US20060294441A1

US20060294441A1 - Logic analyzer data retrieving circuit and its retrieving method

Info

Publication number: US20060294441A1
Application number: US10/552,891
Authority: US
Inventors: Chiu Cheng; Ming-Gwo Cheng; Chun-Feng Tzu; Hung-Yeh Chung
Original assignee: Zeroplus Technology Co Ltd
Current assignee: Zeroplus Technology Co Ltd
Priority date: 2003-04-08
Filing date: 2003-04-08
Publication date: 2006-12-28
Also published as: AU2003230733A8; CN100458711C; WO2004099987A1; CN1774700A; AU2003230733A1

Abstract

A logic analyzer data retrieving method used in a logic analyzer formed of a control unit (11), a memory unit (12), and a data retrieving circuit (13), is disclosed to include the step of driving the data retrieving circuit of the logic analyzer to receive a time delay default value and to store in a buffer in a time delay circuit, and the step of triggering the preset of a first counter and transferring the default value from the buffer to the first counter to drive the first counter to start counting when a clock qualifier signal entered so as to obtain a complete clock enable signal when the first counter counted up to the default value and the output of the clock enable became low.

Description

BACKGROUND OF THE INVENTION

1. Field of the Invention
The present invention relates to a logic analyzer data retrieving circuit and its retrieving method and, more particularly, to such a logic analyzer data retrieving circuit, which is capable of retrieving a complete clock enable signal and, which enables the user to know the time interval between two clock enable signals.
2. Description of the Related Art
Nowadays, most electronic apparatus are digitalized. Conventional oscilloscopes are not suitable for examining sophisticated electronic apparatus for being not capable of measuring signals having more than 8˜16 channels. An ICE (in circuit emulator) solves many digitalizing problems. However, a software development-oriented ICE cannot manage a real time sequencing problem. Further, an ICE is adapted to fit a particular microcomputer system. Due to the aforesaid reasons, most engineers use a logic analyzer as one of the requisite measuring instruments. A logic analyzer can indicate the desired data by a format, so that the user can conveniently show the process of the action of a digital circuit on the screen of the logic analyzer.
Regular logic analyzers include two analyzing modes, one is the asynchronous mode or the so-called “time sequence analysis”, and the other is the synchronous mode or the so-called “status analysis”. The on-screen waveform display method of the asynchronous mode is similar to an oscilloscope. According to the synchronous mode, the sampled clock signal is provided by the test sample. As indicated, the time sequence analysis mode and the status analysis mode use different sampling clocks. Under the status analysis mode, we use the signal from one particular channel as sampling clock (normally, the clock of the test sample). The sampling clock can be a combination of signals from different channels. Further, the use may assemble a clock signal in the circuit to be tested, and then send the clock signal to the logic analyzer for use as a sampling clock. Under the time sequence analysis mode, there are two different sampling methods available. The first sampling method is “continuous storing mode”, in which the logic analyzer has a constant sampling clock that is continuously sampling and continuously storing in memory. The second sampling method is “state transition sampling mode”, which enables use to effectively utilize limited memory. When sampling, it does not store data. However, it stores the transited state and the time between the last two transitions each time a state transition is detected. This method does not save much memory space when state transition is frequent. However, it saves much memory space and improves the resolution if the signal is composed of a number of bursts and the time in which the state remains unchanged is long.

· · · · · · ·

SHORT TASK 1: According to the patent text, what does the "state transition sampling mode" store each time it detects a state transition?

· · · · · · ·

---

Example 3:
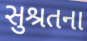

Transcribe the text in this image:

સુશ્રતના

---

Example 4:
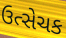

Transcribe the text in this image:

ઉત્સેચક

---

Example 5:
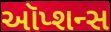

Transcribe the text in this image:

ઑપ્શન્સ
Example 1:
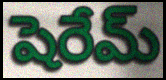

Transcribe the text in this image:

షెరేమ్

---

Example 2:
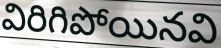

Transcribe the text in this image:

విరిగిపోయినవి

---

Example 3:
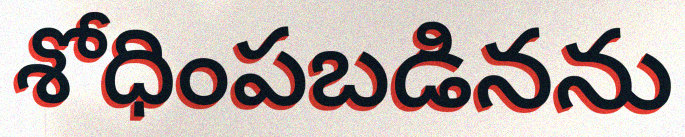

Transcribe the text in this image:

శోధింపబడినను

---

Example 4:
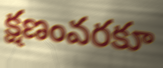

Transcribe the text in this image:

క్షణంవరకూ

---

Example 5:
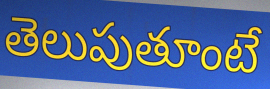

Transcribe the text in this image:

తెలుపుతూంటే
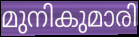
മുനികുമാരി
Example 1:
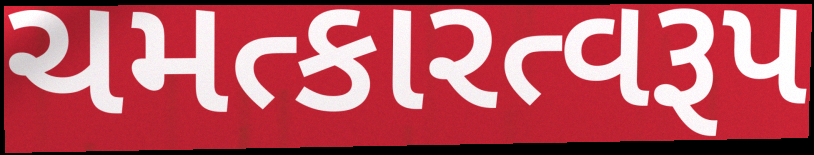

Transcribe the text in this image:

ચમત્કારત્વરૂપ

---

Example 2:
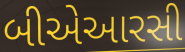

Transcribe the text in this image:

બીએઆરસી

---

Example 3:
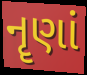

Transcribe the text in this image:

નૄણાં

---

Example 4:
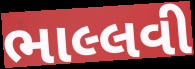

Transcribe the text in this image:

ભાલ્લવી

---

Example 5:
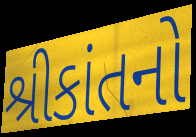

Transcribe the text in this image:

શ્રીકાંતનો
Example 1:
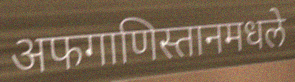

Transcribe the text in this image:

अफगाणिस्तानमधले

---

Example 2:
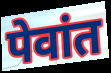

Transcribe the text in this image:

पेवांत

· · · · · · ·

SHORT TASK 2: Copy the records above word for word, leaving out the pictures.

FINAL ANSWER 1: It stores the transited state and the time between the last two transitions.

FINAL ANSWER 2:
---

Example 3:

Transcribe the text in this image:

સુશ્રતના

---

Example 4:

Transcribe the text in this image:

ઉત્સેચક

---

Example 5:

Transcribe the text in this image:

ઑપ્શન્સ
Example 1:

Transcribe the text in this image:

షెరేమ్

---

Example 2:

Transcribe the text in this image:

విరిగిపోయినవి

---

Example 3:

Transcribe the text in this image:

శోధింపబడినను

---

Example 4:

Transcribe the text in this image:

క్షణంవరకూ

---

Example 5:

Transcribe the text in this image:

తెలుపుతూంటే
മുനികുമാരി
Example 1:

Transcribe the text in this image:

ચમત્કારત્વરૂપ

---

Example 2:

Transcribe the text in this image:

બીએઆરસી

---

Example 3:

Transcribe the text in this image:

નૄણાં

---

Example 4:

Transcribe the text in this image:

ભાલ્લવી

---

Example 5:

Transcribe the text in this image:

શ્રીકાંતનો
Example 1:

Transcribe the text in this image:

अफगाणिस्तानमधले

---

Example 2:

Transcribe the text in this image:

पेवांत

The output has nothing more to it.